Friday, October 07, 2022

The Subject Supposed to Care: On Masking, Conforming, and The Guilty Remnant


To wear a mask in a store, bus, classroom, or other public space is now to be in a small, and dwindling minority, as much as this might vary from place to place. Aside from a few holdouts, doctors offices, the place where I get my haircut, and so on, there are no mandates requiring masks anymore. That it is a minority, and a choice, is not the way that it often appears, at least to those who do not wear masks.

One thing that I have heard, and others who still wear masks hear from time to time, is the assertion, "You do not have to wear those anymore" by some bystander. Sometimes this is truly meant to be helpful, as if someone thinks we have not received the news. Underlying this correction is the unstated claim that the only reason anyone would ever wear a mask is if they were made to do so. It can only be compliance and not cooperation. What is more interesting, as the tweet above indicates, is that there is a strange tendency to interpret mask wearing as not just compliance but conformity. People wearing masks are see as sheepishly obeying rules that do not exist, and conforming to a community that is non-existent. There may, in some contexts, and situations, be some social pressure to wear a mask, but given the overall numbers that pressure would seem so small as to be meaningless. What else explains the couples where one person, usually a woman, wears a mask while the other, usually a man, does not? 

Many people have interpreted this reaction, and the hostility to mask wearing as the acting out of a guilty conscience. People do not want to be reminded of the pandemic in the first place, and on top of this, to be reminded that they could be doing more, or something, to stop its spread. Almost inadvertently "mask wearers" have become a kind of "Guilty Remnant" from The Leftovers. The Leftovers is show more people should be talking about, especially now. It takes place after 2% of the worlds global population disappears suddenly one day. The show deals with the ramifications of this traumatic event. The Guilty Remnant as they call themselves are a cult of sorts, dedicated to not letting society return to business as usual. They wear white, stalk survivors of the disappeared, and smoke copious amounts of cigarettes as if to underscore the transient and random nature of death. If we could all go at any moment why not light up? Masking could be interpreted as a refusal to let the world move on. However, there are two important differences between our world and the show. In the world of The Leftovers, no one has really moved on, everyone is struggling to make sense of an inexplicable event. In our world we have been trying to move on since before the pandemic even started. Second, in the world of The Leftovers the event was traumatic, instant, but it is over. The US still records four hundred deaths a day.
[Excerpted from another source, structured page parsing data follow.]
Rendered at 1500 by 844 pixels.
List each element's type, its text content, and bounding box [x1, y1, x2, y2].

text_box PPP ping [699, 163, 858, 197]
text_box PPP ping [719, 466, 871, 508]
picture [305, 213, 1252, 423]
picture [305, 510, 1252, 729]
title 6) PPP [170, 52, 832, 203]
A scene from The Leftovers 




Masking could also be understood as an uncomfortable reminder of not just the ongoing pandemic but our overall dependency on others. One of the traumatic effects of the pandemic, at least on life in the USA, was the sudden recognition that none of us are "kingdoms within a kingdom," that our lives are dependent upon countless others, truckers, warehouse workers, cooks, dishwashers, etc. that for the most part remain out of sight and out of mind. The mask is a symbol of our species being, that we share the same world and live together even as we try to tell ourselves we live in isolation and separation. Which is not to say that the virus affects us all equally, the entire history of our response to the virus, from the uneven access to vaccines, to the spotty protections offered by such things as working from home, which protected a small number at the expense of many more. 



I would like to offer a third interpretation. In order to do so we must historicize the pandemic, and our response to it a little bit, at the very beginning, in year one before the vaccines were even developed, there were many calls to return to normal at any cost, that the cure should not become worse than the disease. There was an almost ghoulish demand to sacrifice lives at the alter of the economy. That is not what we are dealing with now. What is striking about the contemporary restoration of normal is that it is less ideological, less a political project, than the insistence of persistent force of necessity. No one says that we are sacrificing lives to restore the economy anymore, ghouls are at least honest, but with a shrug we just proclaim that nothing else can be done. Mandates are dropped because of the resistance it elicits from customers, the same with vaccination requirements, everything is left to a choice. We become kingdoms within a kingdom even in the face of pandemic that would remind us otherwise.




Previously, on this blog (and elsewhere) I argue that capitalism can be understood as an institutionalization of Spinoza's formula of "seeing the better and doing the worse."  We often know what the right thing to do is, but we are confronted by the necessity of doing otherwise because it will help us keep our job, make it possible to buy what we need. The pandemic is particular instantiation of this, as academic administrators drop vaccine mandates out of the fear that enrollments will decline, stores drop mask mandates because it will threaten business, and so on. Some of the people in these situations know that they are doing the worse. Of course seeing the better and doing the worse is difficult, it creates a constant schism. It is better to just do the worse and claim nothing better is possible. You see the better and do the worse long enough, you lose sight of the better.